Pecados de infancia
De niño, mi relación con Dios era muy sencilla: él ordenaba y yo obedecía. Y si no obedecía, si “me portaba mal” por alguna razón, si por ignorancia o imprudencia cometía un error, el resultado era simple: ardería en el infierno por toda la eternidad. Así de sencillo.
¿Cuánto dura la eternidad? No lo podía entender, pero algún profesor de religión en la primaria nos refirió una imagen que aún me da vueltas por la cabeza: “Imagínense que la Tierra fuera de acero sólido, y que cada millón de años, pasara volando una paloma que la rozara con el ala. Cuando la Tierra se hubiera desgastado por completo a causa de ese roce, entonces empezaría la eternidad.”
No me costaba trabajo visualizar esa imagen: una esfera de acero, suspendida en el vacío del Cosmos, visitada cada millón de años por una descuidada paloma que la roza con el ala. No me preguntaba cómo una paloma viviría tanto tiempo.
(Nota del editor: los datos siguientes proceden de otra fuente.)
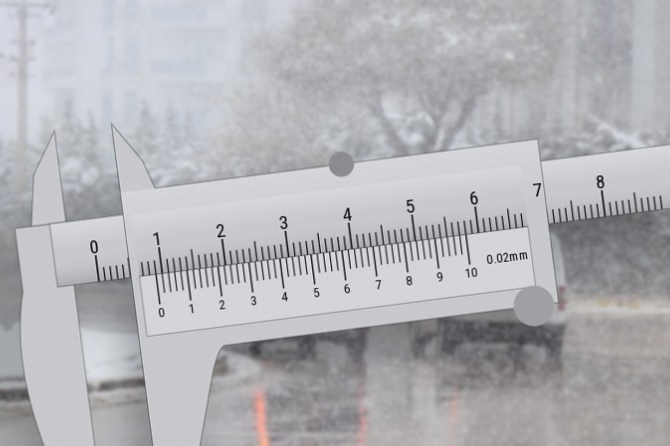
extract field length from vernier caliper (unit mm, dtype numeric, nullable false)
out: 9.0 mm
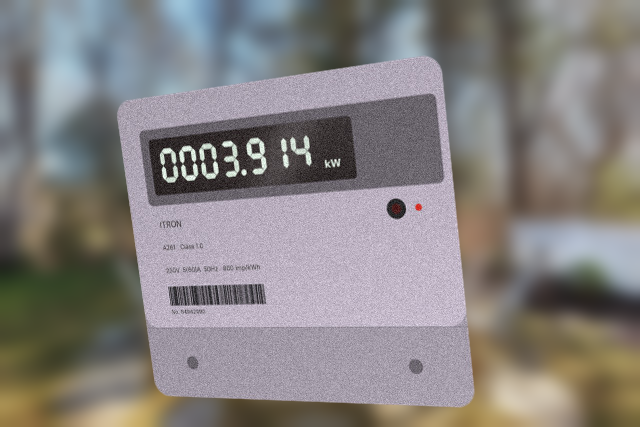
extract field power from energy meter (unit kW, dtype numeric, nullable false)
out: 3.914 kW
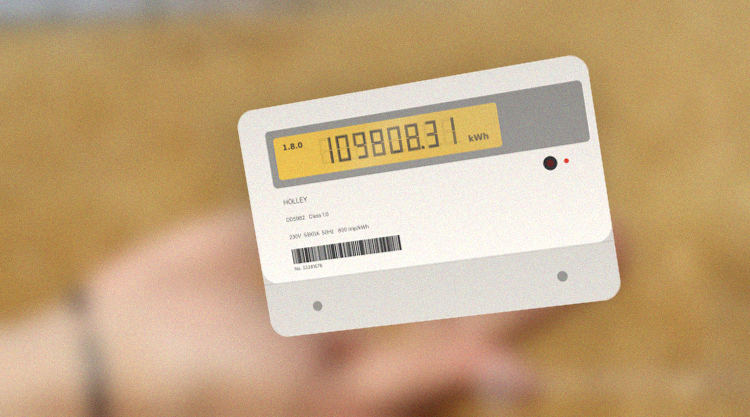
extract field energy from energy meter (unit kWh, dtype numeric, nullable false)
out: 109808.31 kWh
Tampoco me preguntaba qué sentido tendría su vuelo. ¿De dónde venía, a dónde iba? Y, si por alguna causa milagrosa se trataba de la misma paloma, ¿por qué siempre pasaba rozando la Tierra? Si ésta era capaz de desgastarse, ¿no le pasaría lo mismo a la paloma?
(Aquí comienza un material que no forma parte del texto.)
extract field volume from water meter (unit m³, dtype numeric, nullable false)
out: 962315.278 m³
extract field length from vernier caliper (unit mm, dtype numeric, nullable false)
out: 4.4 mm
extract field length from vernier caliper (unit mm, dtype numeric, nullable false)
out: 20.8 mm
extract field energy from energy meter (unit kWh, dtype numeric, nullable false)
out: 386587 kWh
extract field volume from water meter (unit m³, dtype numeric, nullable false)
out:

Lo que me impresionaban eran las cifras: ¡un roce cada millón de años! Y eso no era la duración de la eternidad, sino apenas su comienzo. ¿Cómo (y cuándo) sería su fin? ¿Qué imagen serviría para ilustrarlo?
No es que yo fuera un teólogo precoz, pero estar en una primaria religiosa (católica y marista para más señas) me llenaba de ideas y me planteaba más dudas de las que me resolvía.
Por ejemplo, era lógico que la eternidad empezaría después. ¿Después de qué? Pues después de que la paloma de marras acabara de desgastar a esa esfera de acero. Así que, por lo pronto, yo vivía en un tiempo fuera de la eternidad o, mejor dicho, anterior a ésta. Las cuestiones del cielo y del infierno no me concernían o, en todo caso, siempre se referían a una época muy, muy ajena a la mía. En las clases de religión o me hablaban de un tiempo antiquísimo, cuando se trataba de historias bíblicas, o de un futuro remoto, si se referían a la vida después de la muerte. Dios y su religión no tenían nada que ver mi vida cotidiana.
Pero no por pensar así logré escapar de la culpa del pecado. Muy en el fondo sabía que la más nimia trasgresión me hundiría en las llamas del infierno para toda la eternidad: mentir y robar, faltar a misa, pelearme con mi hermanos... cualquier falta me hacía sujeto del peor castigo imaginable. Y dado mi carácter inquieto, muy propenso a las investigaciones que los adultos llamaban travesuras, no tengo que explicar porqué siempre me sentí en estado de pecado mortal, sujeto a irme al infierno en cualquier momento.
Ni aun ahora de adulto entiendo el afán de imbuir en un desvalido niño esa eterna sensación de zozobra. ¿Arder en el fuego eterno del infierno sólo por pelear con mis hermanos, por no recoger el tiradero de mi cuarto, por despertar a mis padres con mis gritos? ¿No es excesivo el castigo? Y luego se sorprenden de que uno abandone la religión a la primera oportunidad.
Dejé de ir a la iglesia regularmente entre los 14 y 15 años, desengañado de un dios que había consentido la muerte de mi padre y, años antes, de mi hermana. Pero tardé mucho tiempo más en limpiarme del remordimiento de “haber abandonado el buen camino”. Y en la actualidad tengo la convicción casi científica de que dios, como nos lo pintan en las religiones, de plano no existe. Y más bien creo que no existe en ninguna otra forma. Pero de eso hablaré después.